Natomiast sama karma to plan lekcji duszy. W pewien sposób jest on czymś zupełnie dowolnym dla duszy. Może ona przerobić wszystko, co sobie zaplanowała albo tylko część. Wówczas wracając do Światła, może przenieść część lekcji na kolejne wcielenie. Nie tworzy się żaden dług karmiczny, ponieważ każda dusza spokojnie przyjmuje tylko tyle, ile jest w stanie udźwignąć. I przyjmuje z pełną akceptacją, że czegoś nie udało się zrealizować w konkretnym wcieleniu.
Karma rodowa nie istnieje w takiej wersji, jaka jest powszechnie znana. To pojęcie wymyślone przez ludzi, które ma pokazywać sytuację, w której ktoś z rodu czegoś nie dotrzymał. Ale to tak nie działa, ponieważ wszystkie dusze są jedną wielką rodziną. Nie ma tu podziału. To nie jest tak, że dusze, które wcielają się w obrębie jednej rodziny, nie wcielają się potem w innych rodzinach, innych krajach i okolicznościach. A więc nie istnieje nic takiego, jak karma w obrębie dusz z jednej rodziny.
Można natomiast przypisać to pojęcie do określonych lekcji i wydarzeń, które związane są z rodziną. Oraz z doświadczeniami, które przydarzają się w jednym rodzie. Jest to tak, że dusze, które wcielają się w obrębie jednej linii rodowej mogą przyjmować ten sam wzorzec do odrobienia. Np. jeśli ktoś stracił dziecko i bardzo z tego powodu cierpiał, mógł stworzyć wzorzec: „Nigdy więcej nie będę mieć dzieci”. W następstwie tego osoby, które rodzą się w tej linii, mogą mieć problem z zajściem w ciążę. Mogą mieć problem z wychowaniem dziecka, mogą żyć w ogromnym lęku o dziecko, a mogą też tym lękiem przyciągać rozmaite doświadczenia. W tę linię rodową będą wcielać się rozmaite dusze z różnych stron wszechświata. Będą wcielać się takie dusze, które akurat chcą doświadczyć takiej lekcji, jak zmaganie się np. z bezpłodnością. Karma rodowa to tak naprawdę zespół lekcji, które powtarzają się w obrębie jednej linii rodowej. Karmę tego typu można bardzo łatwo oczyścić, oczyszczając linię rodową. To nie jest skomplikowane.

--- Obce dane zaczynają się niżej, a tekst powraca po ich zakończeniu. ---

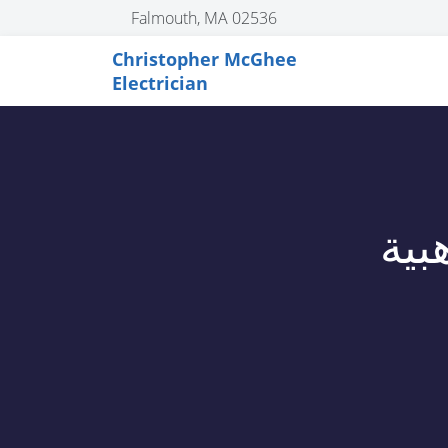
Falmouth, MA 02536
Christopher McGhee
Electrician
ذهبية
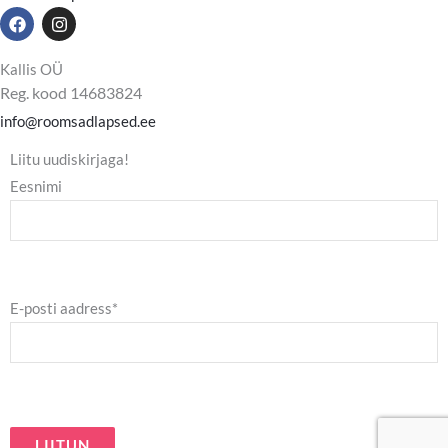
F
I
a
n
c
s
e
t
Kallis OÜ
b
a
Reg. kood 14683824
o
g
o
r
info@roomsadlapsed.ee
k
a
m
Liitu uudiskirjaga!
Eesnimi
E-posti aadress*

W istocie warto się temu przyjrzeć, ponieważ wszyscy ludzie powielają pewne wzorce przenoszone z pokolenia na pokolenie. To jest naturalne: przez wychowanie i rozwój. Kiedy ludzie wychowują swoje dzieci, podświadomie wkładają im swoje wzorce i te wzorce działają u kolejnych pokoleń i u kolejnych, u kolejnych… I to są powtarzalne lekcje, które trwają tak długo, dopóki ktoś nie powie: „dosyć tego, chcę to zmienić”. I zmieniając, zatrzymuje to. Nie jest to żadna spłata. Jest to tworzenie nowej karmicznej matrycy, która uwalnia całą linię rodową od jakiegoś problemu.